Georgia rebukes Trump over US voter fraud ‘Big Lie’
ATLANTA: Republican voters delivered a stark repudiation on Tuesday of Donald Trump’s "Big Lie" that the 2020 US election was stolen, backing Georgia Governor Brian Kemp for re-election by a huge margin over a candidate recruited by the former president.
Trump had banked much of his own political capital hand-picking David Perdue to oust Kemp in the nominating contest to compete for the governor’s mansion in November’s midterm elections.
Perdue made Trump’s bogus claims about 2020 a centerpiece of his campaign, in a direct appeal to his endorser’s supporters who continue wrongly to question the validity of the outcome.

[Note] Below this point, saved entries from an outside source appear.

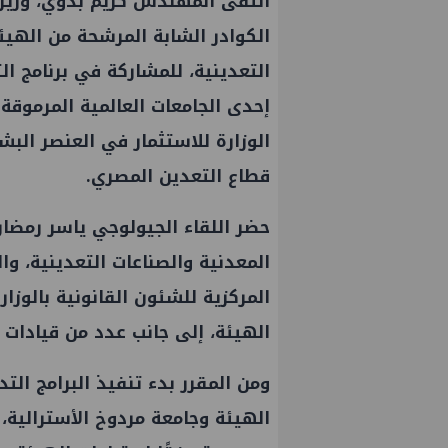
التقى المهندس كريم بدوي، وزير ا
الكوادر الشابة المرشحة من الهيئة
التعدينية، للمشاركة في برنامج ال
إحدى الجامعات العالمية المرموقة
الوزارة للاستثمار في العنصر البشر
قطاع التعدين المصري.
حضر اللقاء الجيولوجي ياسر رمضان
المعدنية والصناعات التعدينية، وا
المركزية للشئون القانونية بالوز
الهيئة، إلى جانب عدد من قيادات 
ومن المقرر بدء تنفيذ البرامج ال
الهيئة وجامعة مردوخ الأسترالية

But the former senator was forced to concede, in an embarrassing blow for Trump, as the early count showed him trailing by almost 50 points less than 90 minutes after polls closed. "Four years of the Kemp administration will mean that you keep all of your hard-earned money," Kemp said in his victory address.
"Your communities will be safe. Your kids will be in school without fear of partisan agendas in the classroom. Parents will have a voice and we’ll keep working to bring good paying jobs to every corner of our state."
Kemp, frequently the target of Trump’s wrath for refusing to help overturn the election, was always expected to win, but the margin of defeat represents a stinging rebuke of Trump from a state he lost by the narrowest of margins in 2020.
Five states were holding nominating contests for congressional elections that will decide which party controls the US Senate and House of Representatives for the remainder of President Joe Biden’s first term.
But all eyes are on Georgia, where wounds from the 2020 presidential election are still festering two years after Biden won the state by under 12,000 votes. Up and down the ballot, the Republican side of the Georgia primary pitted candidates peddling the former president’s election fraud claims against hopefuls who pushed back in defense of the Constitution.
The race to be Georgia’s secretary of state is seen as equally consequential as the contest for governor, as these are the officials who oversee elections in the United States. Democrats fear that, across the country, Trump will be able to install loyalists who can weaponize specious fraud accusations from 2020 to make it harder for his opponents to vote in 2024.